20. A status bar on the bottom of the screen appears with an estimate of the time remaining, as shown next. Review all of the information you have entered, as it is summarized here for you. If you see any incorrect information, cancel the imaging now by restarting the system; then restart this process from the beginning. Once you have created the image, you cannot change the information you entered.
21. After you have successfully completed the imaging, power off the system, remove the image drive, and place it and the suspect drives in static-proof bags.
Alternative Methods for Imaging
Image the Drive Using the FastBloc Hardware Write-Blocker and EnCase Imaging systems outside of DOS allow you to take advantage of memory ranges beyond 640K and offer the ability to write to NTFS drives. However, imaging systems in operating systems such as Windows require that you take extra precautions. Specifically, you need a hardware-level write-blocker. Upon attaching a new piece of media to a Windows system, Windows will automatically attempt to write some system-level data to the drive.
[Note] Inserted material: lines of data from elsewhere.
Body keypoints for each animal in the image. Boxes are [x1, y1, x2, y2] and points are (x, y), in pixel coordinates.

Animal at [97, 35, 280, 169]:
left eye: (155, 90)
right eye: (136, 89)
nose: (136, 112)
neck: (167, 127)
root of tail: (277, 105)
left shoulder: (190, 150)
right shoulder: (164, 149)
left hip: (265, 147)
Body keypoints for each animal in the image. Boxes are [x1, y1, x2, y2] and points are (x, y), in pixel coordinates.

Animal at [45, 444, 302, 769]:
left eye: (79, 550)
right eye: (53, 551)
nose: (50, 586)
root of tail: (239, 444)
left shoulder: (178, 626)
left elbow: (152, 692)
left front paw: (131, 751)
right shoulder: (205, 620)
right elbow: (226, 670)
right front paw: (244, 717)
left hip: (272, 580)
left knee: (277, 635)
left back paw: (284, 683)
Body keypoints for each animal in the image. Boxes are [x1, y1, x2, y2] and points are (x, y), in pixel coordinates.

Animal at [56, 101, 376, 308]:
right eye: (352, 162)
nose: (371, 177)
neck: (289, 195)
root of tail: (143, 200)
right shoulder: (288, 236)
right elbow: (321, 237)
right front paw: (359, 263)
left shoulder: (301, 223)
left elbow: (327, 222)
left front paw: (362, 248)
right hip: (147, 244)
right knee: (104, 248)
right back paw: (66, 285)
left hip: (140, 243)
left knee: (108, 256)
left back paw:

Allowing this to happen would defeat all the work you’ve put into your forensics effort up to that point. Using a hardware write-blocker in line between the system and the suspect drive allows you to state to the court without a doubt that you prevented any modification of the original evidence during your imaging. Hardware write-blockers work by preventing a write command from ever reaching the drive itself; instead, they return a true value to the operating system and do not pass on the command. This physically prevents your system from modifying your evidence.